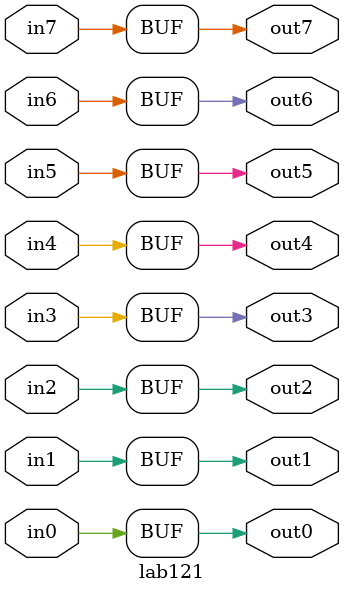
<source format=v>
`timescale 1ns / 1ps


module lab121(
    input  in0,
    input  in1,
    input  in2,
    input  in3,
    input  in4,
    input  in5,
    input  in6,
    input  in7,
    output out0,
    output out1,
    output out2,
    output out3,
    output out4,
    output out5,
    output out6,
    output out7
    );
    assign out0 = in0;
    assign out1 = in1;
    assign out2 = in2;
    assign out3 = in3;
    assign out4 = in4;
    assign out5 = in5;
    assign out6 = in6;
    assign out7 = in7;
    
endmodule

</source>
##############################
With "input" as the word to match, copy each line of the records that has it.

__Response to this task__
    input  in0,
    input  in1,
    input  in2,
    input  in3,
    input  in4,
    input  in5,
    input  in6,
    input  in7,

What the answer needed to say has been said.